Younger Muslims Tune In to Upbeat Religious Message
By Kevin Sullivan Washington Post, December 2, 2007
Edited by Andy Ross
Moez Masoud is a Muslim televangelist, 29, who preaches about Islam in
youthful Arabic slang. He says imams who outlawed art and music are
misinterpreting their faith. He talks about love and relationships, the need
to be compassionate toward homosexuals and tolerant of non-Muslims.

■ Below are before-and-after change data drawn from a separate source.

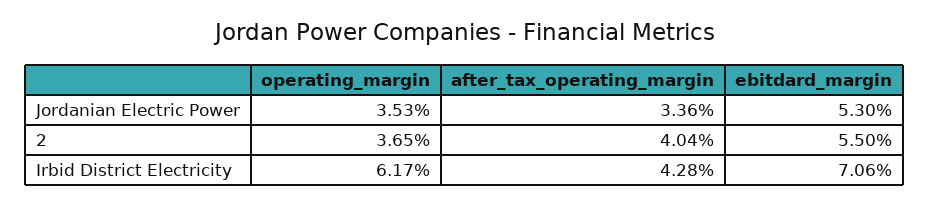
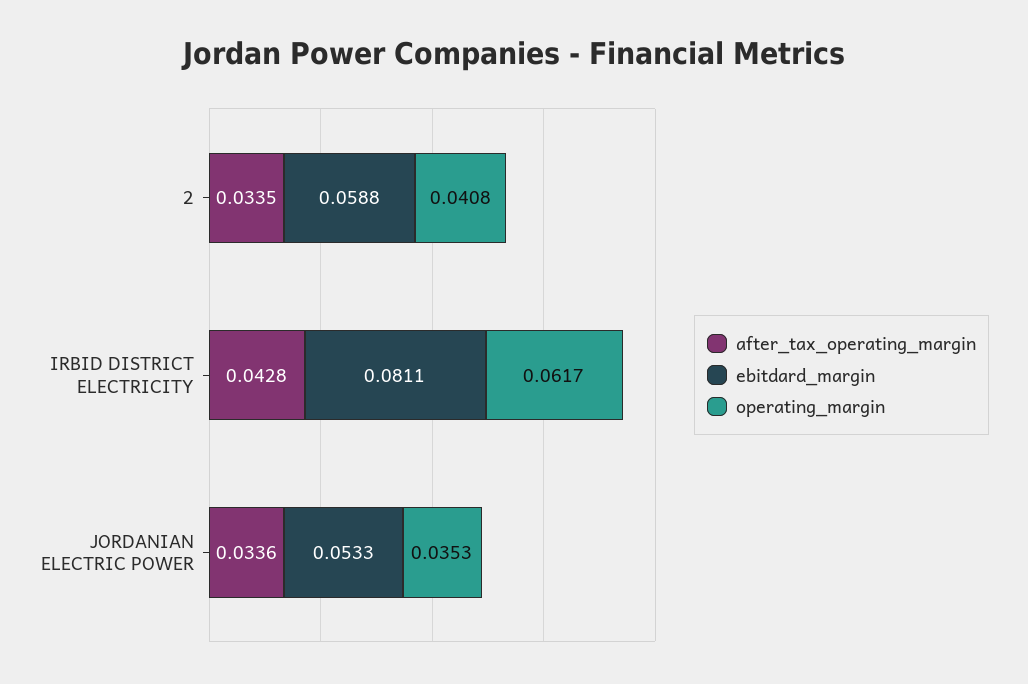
ebitdard_margin, Jordanian Electric Power: 0.053 -> 0.0533
operating_margin, 2: 0.0365 -> 0.0408
after_tax_operating_margin, 2: 0.0404 -> 0.0335
ebitdard_margin, 2: 0.055 -> 0.0588
ebitdard_margin, Irbid District Electricity: 0.0706 -> 0.0811

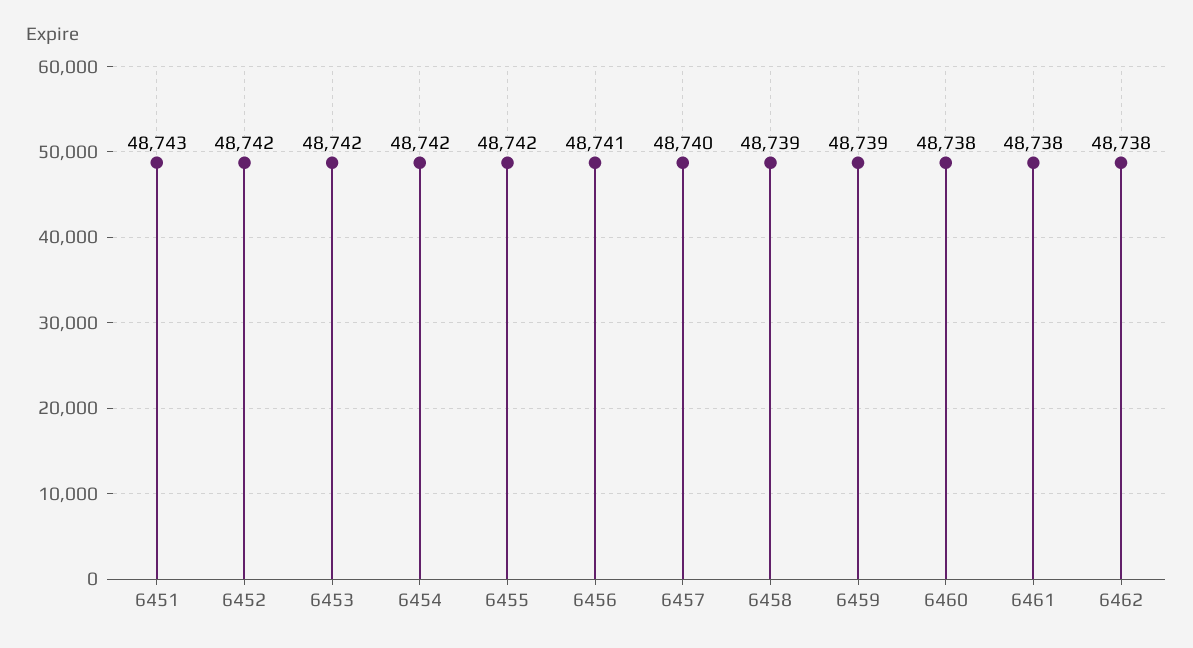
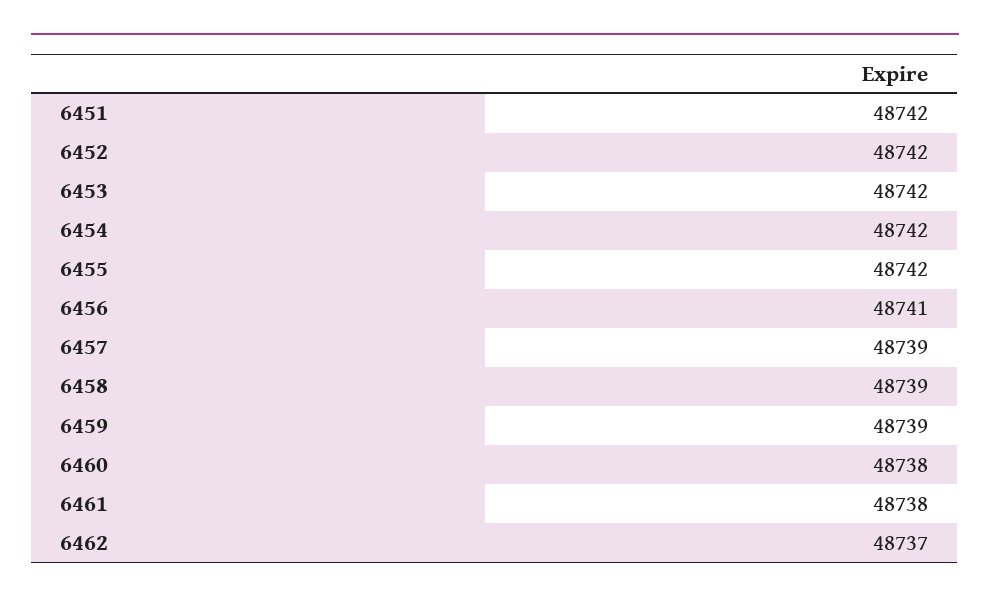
6451: 48743 -> 48742
6457: 48740 -> 48739
6462: 48738 -> 48737

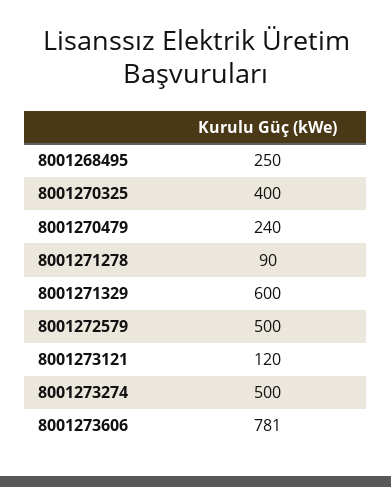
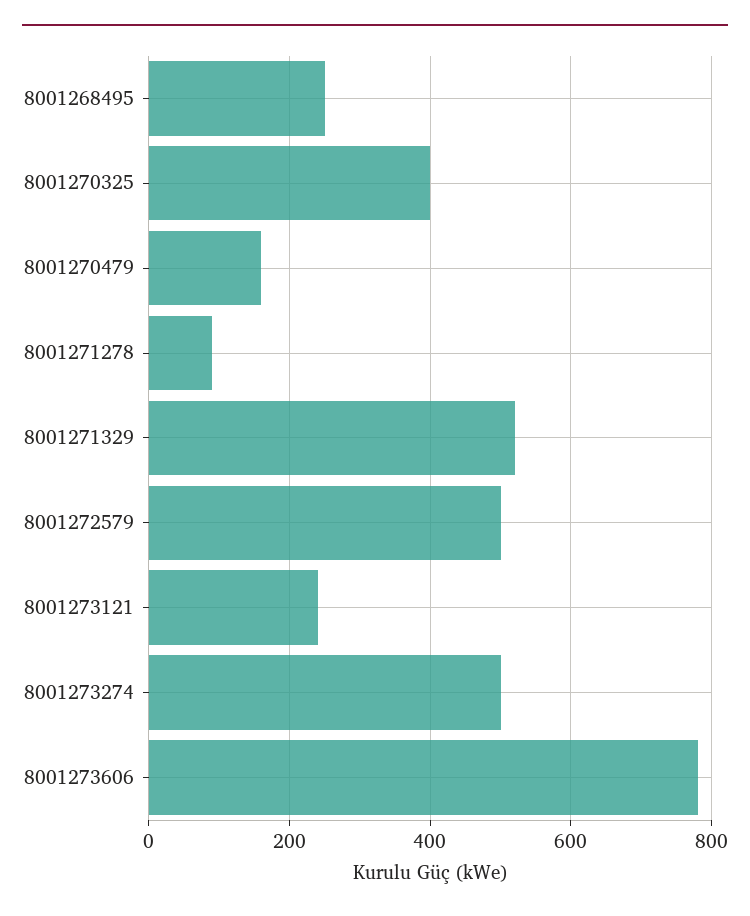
8001270479: 240 -> 160
8001271329: 600 -> 520
8001273121: 120 -> 240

Television preaching in the Middle East was once largely limited to elderly
scholars in white robes reading holy texts from behind a desk and sometimes
inciting violence against nonbelievers. But as TV has evolved from one or
two heavily controlled state channels to hundreds of diverse, private
satellite offerings, Masoud and perhaps a dozen others have emerged as
increasingly popular alternatives.
Masoud is fast becoming an
influential star among youth. And as a product of American-founded schools
in the region, Masoud is able to speak with authority about Western values
in a way many others can't. His most recent show, a 20-part series that
aired this fall on Iqra, one of the region's leading religious channels,
attracted millions of viewers from Syria to Morocco.
The new Muslim
televangelists are riding a satellite TV boom that began after the Persian
Gulf War in 1991, when the region's elites were shocked by the power of CNN.
The Middle East now has at least 370 satellite channels, nearly triple the
number three years ago. Among them are 27 dedicated to Islamic religious
programming, up from five two years ago.
On a recent Monday night in
Alexandria, the ancient Mediterranean city on Egypt's north coast, more than
1,500 people poured into a huge hall to hear Masoud speak. The crowd divided
by sex, as is customary in much of the Muslim world. They were mostly in
their late teens or 20s, university students or young professionals.
Masoud, tall and trim, wearing corduroy pants and a maroon, open-necked
shirt, descended stairs at the back of the stage to loud applause. "Salaam
aleikum," he said, urging his audience to bow their heads for an opening
prayer. For the next 90 minutes, Masoud worked the stage like a seasoned
performer, his voice rising and then falling to a whisper, mixing Koranic
verses with jokes and parables.
"We will be responsible to God on
Judgment Day," he said, arguing that violence against non-Muslims violates
God's will. "He will ask: Did you represent our religion correctly? If you
feel happy that non-Muslims are being killed, this is wrong. They are our
brothers."
Many Muslim preachers say it is sinful for unmarried women
and men to mingle without supervision. But Masoud told his young crowd that
while sex before marriage was wrong, it was important for men and women to
get to know one another.
As soon as Masoud finished, dozens of young
people pushed toward the stage to talk to him. "He's better than Brad Pitt,"
one woman said. For nearly two hours after the end of the lecture, Masoud
took people aside and listened to their problems, some told through tears.
Masoud speaks like an advertising executive because he is one. His day
job is producing and directing commercials. He grew up in Kuwait and
attended American high school there, later graduating from the elite
American University in Cairo. His easy fluency with English and American
culture adds to criticism that Masoud and others are pushing a sort of
Westernized "Islam lite."
In an interview in his Cairo apartment,
where he lives with his wife and young son, Masoud said he has memorized the
entire Koran -- he recites long passages with ease. He said he has spent the
past six years in intensive study of Islam with renowned scholars, including
Ali Gomaa, the grand mufti of Egypt.
As fundamental teachings, Masoud
advocates adherence to prayer five times a day, peace toward all and
abstinence from alcohol, sex outside of marriage and violence. Beyond those
principles, he said, Islam is suffering from a "crisis of interpretation."
In recent years, the Arab world has been increasingly "Westernized" by
Hollywood movies and sexually charged music videos. Some Muslims have
reacted with extreme, fundamentalist interpretations of Islam, while others
have turned secular. Masoud offers a middle-ground solution, balancing
religious devotion with an acceptance of modern life.
Relaxing with a
cup of Nescafe, Masoud picked up his acoustic guitar and strummed a catchy
tune: "There is no contradiction between real Islam and the modern world."